WHAT NEEDS TO BE DONE:
Search term "below": copy each line of the data containing it.

INFORMATION SUPPLIED:
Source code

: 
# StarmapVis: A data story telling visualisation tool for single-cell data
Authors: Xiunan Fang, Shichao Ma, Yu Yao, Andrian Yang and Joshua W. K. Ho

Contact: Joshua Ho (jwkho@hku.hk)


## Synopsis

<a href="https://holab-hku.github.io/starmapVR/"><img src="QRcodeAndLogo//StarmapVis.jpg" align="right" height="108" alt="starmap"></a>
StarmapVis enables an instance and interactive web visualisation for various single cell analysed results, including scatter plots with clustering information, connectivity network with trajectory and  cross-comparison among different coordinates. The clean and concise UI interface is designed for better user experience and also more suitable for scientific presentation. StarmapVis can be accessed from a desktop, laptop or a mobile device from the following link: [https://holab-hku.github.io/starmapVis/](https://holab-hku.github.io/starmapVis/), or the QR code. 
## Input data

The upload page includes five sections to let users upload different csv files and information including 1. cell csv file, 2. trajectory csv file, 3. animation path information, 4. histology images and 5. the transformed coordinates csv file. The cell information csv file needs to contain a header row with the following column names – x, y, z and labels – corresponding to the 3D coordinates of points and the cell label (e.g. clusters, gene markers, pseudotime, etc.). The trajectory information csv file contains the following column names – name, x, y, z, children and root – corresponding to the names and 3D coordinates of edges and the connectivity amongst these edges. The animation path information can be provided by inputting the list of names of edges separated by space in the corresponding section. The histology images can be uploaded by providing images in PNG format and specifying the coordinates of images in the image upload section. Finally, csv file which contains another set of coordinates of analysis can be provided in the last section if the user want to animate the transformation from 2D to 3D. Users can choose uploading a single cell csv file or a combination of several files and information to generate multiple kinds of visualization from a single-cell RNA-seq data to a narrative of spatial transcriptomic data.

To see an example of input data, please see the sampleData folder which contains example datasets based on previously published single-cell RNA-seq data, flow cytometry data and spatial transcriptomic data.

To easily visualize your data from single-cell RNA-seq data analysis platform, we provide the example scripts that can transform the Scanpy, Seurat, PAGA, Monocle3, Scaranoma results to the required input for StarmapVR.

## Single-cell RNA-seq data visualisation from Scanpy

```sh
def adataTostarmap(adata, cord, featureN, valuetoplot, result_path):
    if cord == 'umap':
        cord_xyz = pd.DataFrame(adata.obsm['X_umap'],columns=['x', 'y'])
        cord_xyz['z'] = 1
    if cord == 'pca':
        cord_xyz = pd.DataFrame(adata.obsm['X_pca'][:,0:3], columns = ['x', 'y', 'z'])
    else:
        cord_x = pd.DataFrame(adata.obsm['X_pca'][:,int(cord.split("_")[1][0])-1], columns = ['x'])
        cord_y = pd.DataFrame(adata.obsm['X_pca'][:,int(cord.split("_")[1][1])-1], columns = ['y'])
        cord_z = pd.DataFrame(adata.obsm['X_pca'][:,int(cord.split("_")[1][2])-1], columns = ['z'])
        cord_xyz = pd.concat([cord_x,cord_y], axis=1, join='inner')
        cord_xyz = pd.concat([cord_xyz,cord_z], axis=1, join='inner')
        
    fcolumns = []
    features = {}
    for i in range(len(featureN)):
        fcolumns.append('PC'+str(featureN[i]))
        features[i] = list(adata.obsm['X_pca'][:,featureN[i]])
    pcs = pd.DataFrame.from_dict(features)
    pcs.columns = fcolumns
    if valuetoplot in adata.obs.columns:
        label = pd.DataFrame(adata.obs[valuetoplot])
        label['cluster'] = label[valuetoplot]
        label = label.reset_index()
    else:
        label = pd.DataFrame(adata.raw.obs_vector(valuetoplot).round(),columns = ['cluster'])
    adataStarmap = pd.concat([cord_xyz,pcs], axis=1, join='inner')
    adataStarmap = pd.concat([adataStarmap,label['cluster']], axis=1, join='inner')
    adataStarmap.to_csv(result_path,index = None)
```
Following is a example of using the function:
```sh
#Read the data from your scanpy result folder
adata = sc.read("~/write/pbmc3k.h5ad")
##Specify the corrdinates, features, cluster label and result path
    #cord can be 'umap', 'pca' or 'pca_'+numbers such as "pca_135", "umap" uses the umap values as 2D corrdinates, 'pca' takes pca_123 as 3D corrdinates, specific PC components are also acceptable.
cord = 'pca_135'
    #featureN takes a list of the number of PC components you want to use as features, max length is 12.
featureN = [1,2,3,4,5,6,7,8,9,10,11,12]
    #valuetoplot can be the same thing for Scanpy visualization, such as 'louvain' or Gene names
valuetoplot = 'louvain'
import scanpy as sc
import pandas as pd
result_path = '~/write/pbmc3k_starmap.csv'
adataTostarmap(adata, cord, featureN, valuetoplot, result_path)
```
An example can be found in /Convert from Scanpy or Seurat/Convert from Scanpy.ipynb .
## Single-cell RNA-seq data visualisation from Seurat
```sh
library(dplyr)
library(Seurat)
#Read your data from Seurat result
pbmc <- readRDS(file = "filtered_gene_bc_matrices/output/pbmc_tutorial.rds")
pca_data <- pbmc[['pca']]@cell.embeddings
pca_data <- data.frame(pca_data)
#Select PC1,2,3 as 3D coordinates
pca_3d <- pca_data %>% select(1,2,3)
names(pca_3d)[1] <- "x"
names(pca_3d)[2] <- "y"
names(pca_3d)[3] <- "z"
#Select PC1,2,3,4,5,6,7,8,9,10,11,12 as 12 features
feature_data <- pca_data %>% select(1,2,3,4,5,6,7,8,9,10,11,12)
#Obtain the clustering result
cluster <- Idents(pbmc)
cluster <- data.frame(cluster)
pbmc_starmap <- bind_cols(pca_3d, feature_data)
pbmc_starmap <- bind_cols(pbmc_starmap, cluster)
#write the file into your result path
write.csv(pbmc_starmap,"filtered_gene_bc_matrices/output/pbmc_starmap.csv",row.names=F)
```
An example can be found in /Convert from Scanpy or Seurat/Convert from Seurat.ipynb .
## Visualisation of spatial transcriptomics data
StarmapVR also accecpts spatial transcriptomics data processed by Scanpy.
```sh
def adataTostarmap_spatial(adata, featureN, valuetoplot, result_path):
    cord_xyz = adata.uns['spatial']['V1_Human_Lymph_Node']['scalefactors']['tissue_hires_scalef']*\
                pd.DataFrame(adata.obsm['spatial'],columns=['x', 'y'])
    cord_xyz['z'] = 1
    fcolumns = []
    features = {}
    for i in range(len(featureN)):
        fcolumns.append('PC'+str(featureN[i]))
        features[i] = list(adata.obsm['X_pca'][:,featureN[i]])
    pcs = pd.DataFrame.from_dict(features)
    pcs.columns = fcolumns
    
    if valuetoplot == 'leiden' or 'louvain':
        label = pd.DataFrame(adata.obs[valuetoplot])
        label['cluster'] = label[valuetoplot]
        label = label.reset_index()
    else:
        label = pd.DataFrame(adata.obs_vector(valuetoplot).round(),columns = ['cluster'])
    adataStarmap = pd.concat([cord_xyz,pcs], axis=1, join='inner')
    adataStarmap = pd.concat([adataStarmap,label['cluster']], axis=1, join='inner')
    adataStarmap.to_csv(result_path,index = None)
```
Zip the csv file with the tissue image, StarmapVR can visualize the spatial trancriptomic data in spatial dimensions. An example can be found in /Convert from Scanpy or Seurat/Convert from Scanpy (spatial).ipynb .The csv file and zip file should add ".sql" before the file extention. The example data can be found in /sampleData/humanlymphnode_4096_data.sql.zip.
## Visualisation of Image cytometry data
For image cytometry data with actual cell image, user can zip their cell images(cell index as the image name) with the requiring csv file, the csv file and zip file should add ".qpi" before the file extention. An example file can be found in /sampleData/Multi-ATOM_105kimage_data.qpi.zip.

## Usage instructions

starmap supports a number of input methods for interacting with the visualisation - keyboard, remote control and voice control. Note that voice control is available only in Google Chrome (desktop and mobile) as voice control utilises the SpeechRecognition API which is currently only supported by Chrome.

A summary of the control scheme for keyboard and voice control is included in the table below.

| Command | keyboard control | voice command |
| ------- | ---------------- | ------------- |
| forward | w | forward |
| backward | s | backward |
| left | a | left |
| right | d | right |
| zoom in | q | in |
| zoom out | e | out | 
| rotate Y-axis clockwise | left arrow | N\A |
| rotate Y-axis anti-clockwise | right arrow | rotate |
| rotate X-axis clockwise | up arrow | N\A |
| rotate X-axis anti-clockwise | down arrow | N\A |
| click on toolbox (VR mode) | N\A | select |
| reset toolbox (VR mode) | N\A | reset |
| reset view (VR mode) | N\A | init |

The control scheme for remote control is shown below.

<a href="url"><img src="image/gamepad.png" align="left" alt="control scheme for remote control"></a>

==

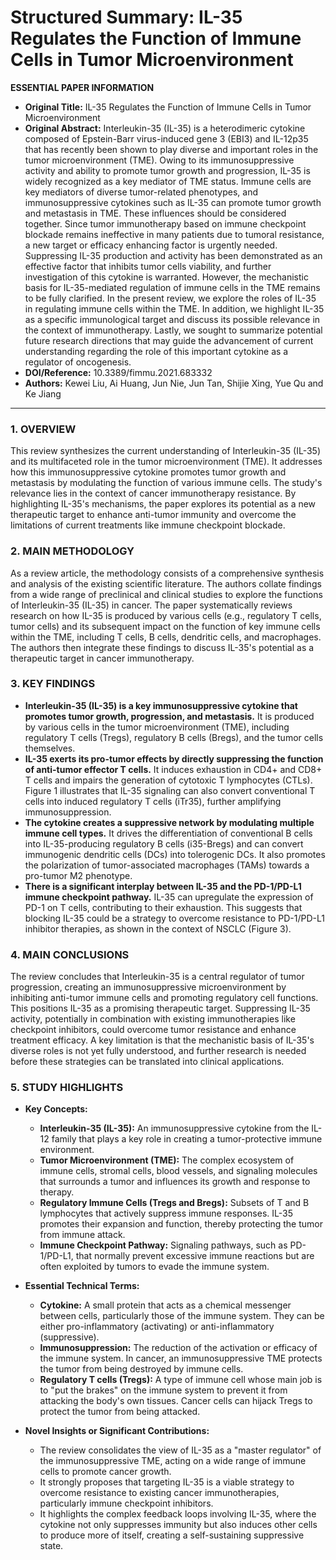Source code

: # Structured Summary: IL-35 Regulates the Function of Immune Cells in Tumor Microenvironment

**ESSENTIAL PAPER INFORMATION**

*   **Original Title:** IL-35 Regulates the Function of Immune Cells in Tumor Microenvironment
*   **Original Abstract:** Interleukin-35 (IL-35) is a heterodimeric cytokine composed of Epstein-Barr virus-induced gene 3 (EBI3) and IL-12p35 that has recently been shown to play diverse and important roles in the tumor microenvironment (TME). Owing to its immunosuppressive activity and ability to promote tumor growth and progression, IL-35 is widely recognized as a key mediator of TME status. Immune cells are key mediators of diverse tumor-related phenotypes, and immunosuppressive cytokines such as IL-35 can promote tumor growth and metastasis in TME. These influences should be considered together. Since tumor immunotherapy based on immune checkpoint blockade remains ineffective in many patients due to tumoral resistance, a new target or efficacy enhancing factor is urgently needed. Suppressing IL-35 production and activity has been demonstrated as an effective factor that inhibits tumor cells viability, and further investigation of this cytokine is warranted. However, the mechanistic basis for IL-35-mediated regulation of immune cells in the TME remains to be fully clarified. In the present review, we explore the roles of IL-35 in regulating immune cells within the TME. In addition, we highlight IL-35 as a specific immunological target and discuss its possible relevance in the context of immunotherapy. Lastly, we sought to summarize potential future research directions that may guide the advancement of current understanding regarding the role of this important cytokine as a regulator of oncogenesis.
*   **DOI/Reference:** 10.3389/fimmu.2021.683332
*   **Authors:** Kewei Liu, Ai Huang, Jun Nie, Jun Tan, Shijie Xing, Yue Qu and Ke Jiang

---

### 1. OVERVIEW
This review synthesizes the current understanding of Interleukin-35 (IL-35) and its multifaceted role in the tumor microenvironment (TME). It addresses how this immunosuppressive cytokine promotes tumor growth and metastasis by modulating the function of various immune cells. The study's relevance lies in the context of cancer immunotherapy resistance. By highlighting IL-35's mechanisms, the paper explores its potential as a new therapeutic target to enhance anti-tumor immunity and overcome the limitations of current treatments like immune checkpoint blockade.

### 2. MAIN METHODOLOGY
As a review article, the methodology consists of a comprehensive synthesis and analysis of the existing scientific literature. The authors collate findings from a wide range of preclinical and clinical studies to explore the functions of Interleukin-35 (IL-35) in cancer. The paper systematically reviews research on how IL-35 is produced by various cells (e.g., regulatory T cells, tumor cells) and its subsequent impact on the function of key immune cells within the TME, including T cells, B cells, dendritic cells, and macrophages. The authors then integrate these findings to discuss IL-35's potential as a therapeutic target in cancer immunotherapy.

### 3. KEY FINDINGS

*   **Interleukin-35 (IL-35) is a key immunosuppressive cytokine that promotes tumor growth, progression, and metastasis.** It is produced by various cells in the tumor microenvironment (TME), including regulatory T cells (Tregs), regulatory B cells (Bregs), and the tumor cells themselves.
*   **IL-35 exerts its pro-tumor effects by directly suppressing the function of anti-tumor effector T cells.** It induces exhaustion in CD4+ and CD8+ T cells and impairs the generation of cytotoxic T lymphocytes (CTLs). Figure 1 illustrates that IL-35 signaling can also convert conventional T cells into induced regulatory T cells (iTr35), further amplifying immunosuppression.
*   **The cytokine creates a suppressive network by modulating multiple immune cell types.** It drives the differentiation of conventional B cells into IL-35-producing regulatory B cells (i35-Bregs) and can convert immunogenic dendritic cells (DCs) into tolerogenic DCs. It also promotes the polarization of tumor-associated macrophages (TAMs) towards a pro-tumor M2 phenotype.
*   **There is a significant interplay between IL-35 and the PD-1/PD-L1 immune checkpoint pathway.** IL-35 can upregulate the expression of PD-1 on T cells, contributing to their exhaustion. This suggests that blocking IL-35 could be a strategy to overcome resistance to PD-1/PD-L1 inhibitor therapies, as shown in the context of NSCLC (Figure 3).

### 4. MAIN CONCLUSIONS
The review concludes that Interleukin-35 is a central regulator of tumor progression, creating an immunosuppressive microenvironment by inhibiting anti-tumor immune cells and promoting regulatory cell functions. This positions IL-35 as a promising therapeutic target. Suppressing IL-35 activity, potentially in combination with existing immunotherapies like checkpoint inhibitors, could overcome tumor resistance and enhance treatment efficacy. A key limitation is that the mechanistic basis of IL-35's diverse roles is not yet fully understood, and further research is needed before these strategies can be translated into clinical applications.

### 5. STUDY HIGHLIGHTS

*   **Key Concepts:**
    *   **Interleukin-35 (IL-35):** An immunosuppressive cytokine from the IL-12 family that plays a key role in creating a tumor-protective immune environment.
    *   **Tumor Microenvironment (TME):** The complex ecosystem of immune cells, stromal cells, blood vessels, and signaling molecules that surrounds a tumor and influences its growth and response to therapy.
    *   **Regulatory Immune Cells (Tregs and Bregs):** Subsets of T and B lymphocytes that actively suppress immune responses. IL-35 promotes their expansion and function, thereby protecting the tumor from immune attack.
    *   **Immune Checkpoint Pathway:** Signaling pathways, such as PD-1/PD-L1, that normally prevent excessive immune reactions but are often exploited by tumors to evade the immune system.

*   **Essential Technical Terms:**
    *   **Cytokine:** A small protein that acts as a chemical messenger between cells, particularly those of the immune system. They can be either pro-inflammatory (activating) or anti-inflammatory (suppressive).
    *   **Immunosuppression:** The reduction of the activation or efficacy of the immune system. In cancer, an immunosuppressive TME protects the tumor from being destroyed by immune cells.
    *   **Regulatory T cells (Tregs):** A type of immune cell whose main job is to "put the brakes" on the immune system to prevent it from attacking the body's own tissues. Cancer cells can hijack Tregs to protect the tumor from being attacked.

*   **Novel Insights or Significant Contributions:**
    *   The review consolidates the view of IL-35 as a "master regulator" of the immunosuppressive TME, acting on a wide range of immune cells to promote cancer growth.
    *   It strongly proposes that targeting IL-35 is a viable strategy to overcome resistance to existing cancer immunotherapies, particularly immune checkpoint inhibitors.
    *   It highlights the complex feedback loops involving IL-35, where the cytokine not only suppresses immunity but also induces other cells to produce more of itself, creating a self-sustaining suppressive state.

...

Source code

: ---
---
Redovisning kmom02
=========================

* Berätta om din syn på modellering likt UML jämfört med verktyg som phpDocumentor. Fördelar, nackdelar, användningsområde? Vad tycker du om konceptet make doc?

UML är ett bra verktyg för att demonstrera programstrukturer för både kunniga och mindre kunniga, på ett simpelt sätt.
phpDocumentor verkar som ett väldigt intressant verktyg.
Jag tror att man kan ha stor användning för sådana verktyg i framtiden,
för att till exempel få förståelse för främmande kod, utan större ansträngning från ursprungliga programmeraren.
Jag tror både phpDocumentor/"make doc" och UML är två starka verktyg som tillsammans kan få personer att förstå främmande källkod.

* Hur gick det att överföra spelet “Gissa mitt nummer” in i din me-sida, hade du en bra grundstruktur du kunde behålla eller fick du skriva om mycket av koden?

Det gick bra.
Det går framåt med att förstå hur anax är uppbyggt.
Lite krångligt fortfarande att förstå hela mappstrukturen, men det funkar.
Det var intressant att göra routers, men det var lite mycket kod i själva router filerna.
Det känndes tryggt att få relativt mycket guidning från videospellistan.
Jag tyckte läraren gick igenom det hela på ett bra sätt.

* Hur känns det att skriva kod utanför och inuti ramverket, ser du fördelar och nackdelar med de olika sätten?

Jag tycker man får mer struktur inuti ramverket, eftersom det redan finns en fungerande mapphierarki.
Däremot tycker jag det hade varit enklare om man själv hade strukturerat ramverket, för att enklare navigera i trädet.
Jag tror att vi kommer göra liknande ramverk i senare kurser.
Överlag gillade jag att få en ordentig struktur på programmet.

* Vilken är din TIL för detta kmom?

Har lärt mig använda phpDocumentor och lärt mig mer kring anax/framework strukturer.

ANSWER TO THE PROBLEM:
A summary of the control scheme for keyboard and voice control is included in the table below.
The control scheme for remote control is shown below.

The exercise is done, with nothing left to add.